Гесиод не упоминает Золотой век, используя выражение, что можно перевести как «золотой род». То есть не век, а именно род, не временное, историческое состояние человечества, а физическое. У Гесиода люди «золотого рода» не то что бы были нашими предками, они были совсем другим племенем, генетически от нас отличным и впрямую никак с нами не связанным. Люди «золотого рода» исчезли, ничего не оставив нам в наследство, кроме воспоминаний, и во время их существования ни о каком веке не могло идти и речи, так как само понятие времени отсутствовало.

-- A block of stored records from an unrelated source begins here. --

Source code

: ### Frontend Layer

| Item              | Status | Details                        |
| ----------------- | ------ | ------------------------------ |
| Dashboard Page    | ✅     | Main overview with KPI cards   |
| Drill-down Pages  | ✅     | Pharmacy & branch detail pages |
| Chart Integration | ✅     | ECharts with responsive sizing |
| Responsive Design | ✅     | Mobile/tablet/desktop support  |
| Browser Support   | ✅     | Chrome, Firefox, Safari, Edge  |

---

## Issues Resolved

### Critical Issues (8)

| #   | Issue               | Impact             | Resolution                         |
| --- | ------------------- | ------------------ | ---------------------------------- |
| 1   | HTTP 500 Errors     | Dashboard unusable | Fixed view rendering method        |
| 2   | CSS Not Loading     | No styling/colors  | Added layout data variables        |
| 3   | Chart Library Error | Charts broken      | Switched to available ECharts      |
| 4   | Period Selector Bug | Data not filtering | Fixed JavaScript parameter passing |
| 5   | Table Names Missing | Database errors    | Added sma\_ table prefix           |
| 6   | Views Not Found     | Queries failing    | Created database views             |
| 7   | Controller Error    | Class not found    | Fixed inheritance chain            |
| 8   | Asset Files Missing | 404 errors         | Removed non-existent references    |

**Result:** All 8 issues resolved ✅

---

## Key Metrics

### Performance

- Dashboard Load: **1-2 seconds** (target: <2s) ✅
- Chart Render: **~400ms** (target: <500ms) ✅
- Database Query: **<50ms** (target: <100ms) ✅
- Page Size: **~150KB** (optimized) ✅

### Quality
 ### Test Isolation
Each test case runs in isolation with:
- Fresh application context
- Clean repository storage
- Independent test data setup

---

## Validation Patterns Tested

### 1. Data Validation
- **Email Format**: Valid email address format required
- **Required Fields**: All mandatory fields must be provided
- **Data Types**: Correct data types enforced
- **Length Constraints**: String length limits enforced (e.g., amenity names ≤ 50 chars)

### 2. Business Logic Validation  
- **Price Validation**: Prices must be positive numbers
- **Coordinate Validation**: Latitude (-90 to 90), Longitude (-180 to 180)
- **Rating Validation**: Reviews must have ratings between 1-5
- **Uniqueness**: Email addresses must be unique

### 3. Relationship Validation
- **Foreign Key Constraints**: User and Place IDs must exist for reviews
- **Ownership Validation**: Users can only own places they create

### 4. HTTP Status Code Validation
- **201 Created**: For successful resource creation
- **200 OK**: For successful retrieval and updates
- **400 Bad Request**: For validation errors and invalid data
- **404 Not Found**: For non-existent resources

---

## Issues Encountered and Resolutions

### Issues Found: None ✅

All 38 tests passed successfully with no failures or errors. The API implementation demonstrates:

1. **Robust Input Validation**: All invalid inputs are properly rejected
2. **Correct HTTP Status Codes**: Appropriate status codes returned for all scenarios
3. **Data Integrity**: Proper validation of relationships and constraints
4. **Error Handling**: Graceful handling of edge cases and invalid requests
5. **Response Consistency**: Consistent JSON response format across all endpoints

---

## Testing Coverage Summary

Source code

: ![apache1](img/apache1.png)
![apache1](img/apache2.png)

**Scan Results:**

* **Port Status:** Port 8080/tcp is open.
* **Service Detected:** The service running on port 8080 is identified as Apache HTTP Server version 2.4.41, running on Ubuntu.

Гесиод, размеренный и вдумчивый трудяга, поэт «почвы и крови», воспевающий простые радости жизни и очень любящий давать практические сельскохозяйственные советы, в своем описании «золотого рода» очень похож на мудрого муравья, возбудившегося от рассказов стрекозы о том, как она проводила лето, и оформившего стрекозиные сбивчивые воспоминания в строгое и стройное повествование о прошлом. Всем грекам повествование понравилось, да и не могло не понравиться: в греческой мифологии с будущим было как-то очень тускло, Аид представлялся мрачным подвалом, полным мокриц и пауков, так что лишенным какой-либо надежды на будущее грекам хотелось думать, что хоть в прошлом, хоть у кого-то из смертных все было не так уж и плохо. Особенно история Гесиода понравилась поэтам Александрии, восточного мегаполиса с греческой культурой, выстроенного Александром Великим, города нового и современного, этого Нью-Йорка эллинизма. Под впечатлением от рассказа о «золотом роде» Феокрит и его сподвижники выдумали блаженную Аркадию, населенную пастушками и пастухами, проводящими время легко и счастливо, занимаясь лишь любовью и игрой на свирели. Аркадия Феокрита ничего общего не имела с реальной греческой Аркадией, суровой и бедной местностью, где рыскали волки и медведицы, но в выдуманную александрийцами страну так приятно было убежать от жары и пыли эллинистического Нью-Йорка, пусть даже ее и не существовало. Поэзия сильнее истории, и Аркадия александрийских поэтов, находясь в условном поэтическом пространстве, обрела вечность, в то время как в реальную Аркадию даже туристы сегодня не ездят.